▶ **Problem requirements**:
Copy every one of the following rows verbatim, keeping each field name and value unchanged.

▶ **Entries**:
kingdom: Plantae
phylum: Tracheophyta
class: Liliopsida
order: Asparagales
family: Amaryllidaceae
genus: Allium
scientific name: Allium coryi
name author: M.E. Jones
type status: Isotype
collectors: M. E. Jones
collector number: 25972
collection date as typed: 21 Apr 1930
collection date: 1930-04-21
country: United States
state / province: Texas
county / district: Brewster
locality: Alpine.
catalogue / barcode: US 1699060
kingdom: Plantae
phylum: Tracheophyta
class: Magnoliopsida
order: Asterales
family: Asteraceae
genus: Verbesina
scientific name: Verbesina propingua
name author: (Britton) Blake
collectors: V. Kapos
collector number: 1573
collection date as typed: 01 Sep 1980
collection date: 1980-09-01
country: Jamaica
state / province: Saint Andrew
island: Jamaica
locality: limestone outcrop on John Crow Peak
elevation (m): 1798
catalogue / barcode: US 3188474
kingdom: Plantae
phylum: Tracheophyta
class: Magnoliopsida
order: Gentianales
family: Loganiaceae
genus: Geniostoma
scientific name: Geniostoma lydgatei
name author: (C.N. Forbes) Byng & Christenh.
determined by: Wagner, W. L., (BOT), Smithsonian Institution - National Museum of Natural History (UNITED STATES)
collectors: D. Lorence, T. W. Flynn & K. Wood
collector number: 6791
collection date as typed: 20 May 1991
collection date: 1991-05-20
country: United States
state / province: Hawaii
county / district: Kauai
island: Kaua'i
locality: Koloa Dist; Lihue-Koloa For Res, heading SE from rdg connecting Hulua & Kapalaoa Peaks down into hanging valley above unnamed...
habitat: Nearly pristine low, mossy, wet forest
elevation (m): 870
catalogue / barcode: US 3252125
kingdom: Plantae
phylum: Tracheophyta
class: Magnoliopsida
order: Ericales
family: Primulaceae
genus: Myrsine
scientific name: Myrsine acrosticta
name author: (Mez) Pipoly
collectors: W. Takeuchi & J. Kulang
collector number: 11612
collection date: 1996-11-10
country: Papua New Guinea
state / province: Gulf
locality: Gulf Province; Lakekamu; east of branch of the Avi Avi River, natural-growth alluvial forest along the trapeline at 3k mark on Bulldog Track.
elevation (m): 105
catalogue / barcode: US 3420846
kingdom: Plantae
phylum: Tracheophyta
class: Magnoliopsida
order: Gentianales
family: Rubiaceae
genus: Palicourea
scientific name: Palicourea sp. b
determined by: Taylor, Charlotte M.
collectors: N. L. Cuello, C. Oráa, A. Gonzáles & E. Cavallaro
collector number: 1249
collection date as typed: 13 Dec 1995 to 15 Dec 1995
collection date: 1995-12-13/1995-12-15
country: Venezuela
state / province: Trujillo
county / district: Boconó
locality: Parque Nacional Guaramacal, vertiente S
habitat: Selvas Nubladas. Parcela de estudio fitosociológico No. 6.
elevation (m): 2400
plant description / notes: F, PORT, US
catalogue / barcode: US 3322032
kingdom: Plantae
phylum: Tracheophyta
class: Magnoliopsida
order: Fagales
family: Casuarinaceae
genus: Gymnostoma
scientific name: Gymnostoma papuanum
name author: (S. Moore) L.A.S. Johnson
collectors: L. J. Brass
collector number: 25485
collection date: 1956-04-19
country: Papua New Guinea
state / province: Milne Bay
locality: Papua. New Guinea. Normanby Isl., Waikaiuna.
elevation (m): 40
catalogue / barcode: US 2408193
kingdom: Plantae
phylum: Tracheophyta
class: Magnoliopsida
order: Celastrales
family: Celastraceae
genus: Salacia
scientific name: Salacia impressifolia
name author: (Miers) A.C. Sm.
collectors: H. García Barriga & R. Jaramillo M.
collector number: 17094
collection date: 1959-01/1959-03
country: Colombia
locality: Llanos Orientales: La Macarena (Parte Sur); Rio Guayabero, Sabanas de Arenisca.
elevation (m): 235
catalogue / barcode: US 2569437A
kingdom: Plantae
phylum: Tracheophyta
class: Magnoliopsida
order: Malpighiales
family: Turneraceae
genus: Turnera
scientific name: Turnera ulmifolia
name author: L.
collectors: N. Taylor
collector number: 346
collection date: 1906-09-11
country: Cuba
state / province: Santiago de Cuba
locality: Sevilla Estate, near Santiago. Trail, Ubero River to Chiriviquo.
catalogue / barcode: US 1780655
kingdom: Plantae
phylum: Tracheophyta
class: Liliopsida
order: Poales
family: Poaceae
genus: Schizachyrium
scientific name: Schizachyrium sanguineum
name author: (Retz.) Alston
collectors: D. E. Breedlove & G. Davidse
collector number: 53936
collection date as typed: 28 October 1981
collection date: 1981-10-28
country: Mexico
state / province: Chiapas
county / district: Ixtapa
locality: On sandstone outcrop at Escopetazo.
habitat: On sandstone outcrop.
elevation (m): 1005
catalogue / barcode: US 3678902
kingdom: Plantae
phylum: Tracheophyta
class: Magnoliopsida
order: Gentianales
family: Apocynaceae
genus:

▶ **Reply to the task**:
kingdom: Plantae
phylum: Tracheophyta
class: Liliopsida
order: Asparagales
family: Amaryllidaceae
genus: Allium
scientific name: Allium coryi
name author: M.E. Jones
type status: Isotype
collectors: M. E. Jones
collector number: 25972
collection date as typed: 21 Apr 1930
collection date: 1930-04-21
country: United States
state / province: Texas
county / district: Brewster
locality: Alpine.
catalogue / barcode: US 1699060
kingdom: Plantae
phylum: Tracheophyta
class: Magnoliopsida
order: Asterales
family: Asteraceae
genus: Verbesina
scientific name: Verbesina propingua
name author: (Britton) Blake
collectors: V. Kapos
collector number: 1573
collection date as typed: 01 Sep 1980
collection date: 1980-09-01
country: Jamaica
state / province: Saint Andrew
island: Jamaica
locality: limestone outcrop on John Crow Peak
elevation (m): 1798
catalogue / barcode: US 3188474
kingdom: Plantae
phylum: Tracheophyta
class: Magnoliopsida
order: Gentianales
family: Loganiaceae
genus: Geniostoma
scientific name: Geniostoma lydgatei
name author: (C.N. Forbes) Byng & Christenh.
determined by: Wagner, W. L., (BOT), Smithsonian Institution - National Museum of Natural History (UNITED STATES)
collectors: D. Lorence, T. W. Flynn & K. Wood
collector number: 6791
collection date as typed: 20 May 1991
collection date: 1991-05-20
country: United States
state / province: Hawaii
county / district: Kauai
island: Kaua'i
locality: Koloa Dist; Lihue-Koloa For Res, heading SE from rdg connecting Hulua & Kapalaoa Peaks down into hanging valley above unnamed...
habitat: Nearly pristine low, mossy, wet forest
elevation (m): 870
catalogue / barcode: US 3252125
kingdom: Plantae
phylum: Tracheophyta
class: Magnoliopsida
order: Ericales
family: Primulaceae
genus: Myrsine
scientific name: Myrsine acrosticta
name author: (Mez) Pipoly
collectors: W. Takeuchi & J. Kulang
collector number: 11612
collection date: 1996-11-10
country: Papua New Guinea
state / province: Gulf
locality: Gulf Province; Lakekamu; east of branch of the Avi Avi River, natural-growth alluvial forest along the trapeline at 3k mark on Bulldog Track.
elevation (m): 105
catalogue / barcode: US 3420846
kingdom: Plantae
phylum: Tracheophyta
class: Magnoliopsida
order: Gentianales
family: Rubiaceae
genus: Palicourea
scientific name: Palicourea sp. b
determined by: Taylor, Charlotte M.
collectors: N. L. Cuello, C. Oráa, A. Gonzáles & E. Cavallaro
collector number: 1249
collection date as typed: 13 Dec 1995 to 15 Dec 1995
collection date: 1995-12-13/1995-12-15
country: Venezuela
state / province: Trujillo
county / district: Boconó
locality: Parque Nacional Guaramacal, vertiente S
habitat: Selvas Nubladas. Parcela de estudio fitosociológico No. 6.
elevation (m): 2400
plant description / notes: F, PORT, US
catalogue / barcode: US 3322032
kingdom: Plantae
phylum: Tracheophyta
class: Magnoliopsida
order: Fagales
family: Casuarinaceae
genus: Gymnostoma
scientific name: Gymnostoma papuanum
name author: (S. Moore) L.A.S. Johnson
collectors: L. J. Brass
collector number: 25485
collection date: 1956-04-19
country: Papua New Guinea
state / province: Milne Bay
locality: Papua. New Guinea. Normanby Isl., Waikaiuna.
elevation (m): 40
catalogue / barcode: US 2408193
kingdom: Plantae
phylum: Tracheophyta
class: Magnoliopsida
order: Celastrales
family: Celastraceae
genus: Salacia
scientific name: Salacia impressifolia
name author: (Miers) A.C. Sm.
collectors: H. García Barriga & R. Jaramillo M.
collector number: 17094
collection date: 1959-01/1959-03
country: Colombia
locality: Llanos Orientales: La Macarena (Parte Sur); Rio Guayabero, Sabanas de Arenisca.
elevation (m): 235
catalogue / barcode: US 2569437A
kingdom: Plantae
phylum: Tracheophyta
class: Magnoliopsida
order: Malpighiales
family: Turneraceae
genus: Turnera
scientific name: Turnera ulmifolia
name author: L.
collectors: N. Taylor
collector number: 346
collection date: 1906-09-11
country: Cuba
state / province: Santiago de Cuba
locality: Sevilla Estate, near Santiago. Trail, Ubero River to Chiriviquo.
catalogue / barcode: US 1780655
kingdom: Plantae
phylum: Tracheophyta
class: Liliopsida
order: Poales
family: Poaceae
genus: Schizachyrium
scientific name: Schizachyrium sanguineum
name author: (Retz.) Alston
collectors: D. E. Breedlove & G. Davidse
collector number: 53936
collection date as typed: 28 October 1981
collection date: 1981-10-28
country: Mexico
state / province: Chiapas
county / district: Ixtapa
locality: On sandstone outcrop at Escopetazo.
habitat: On sandstone outcrop.
elevation (m): 1005
catalogue / barcode: US 3678902
kingdom: Plantae
phylum: Tracheophyta
class: Magnoliopsida
order: Gentianales
family: Apocynaceae
genus:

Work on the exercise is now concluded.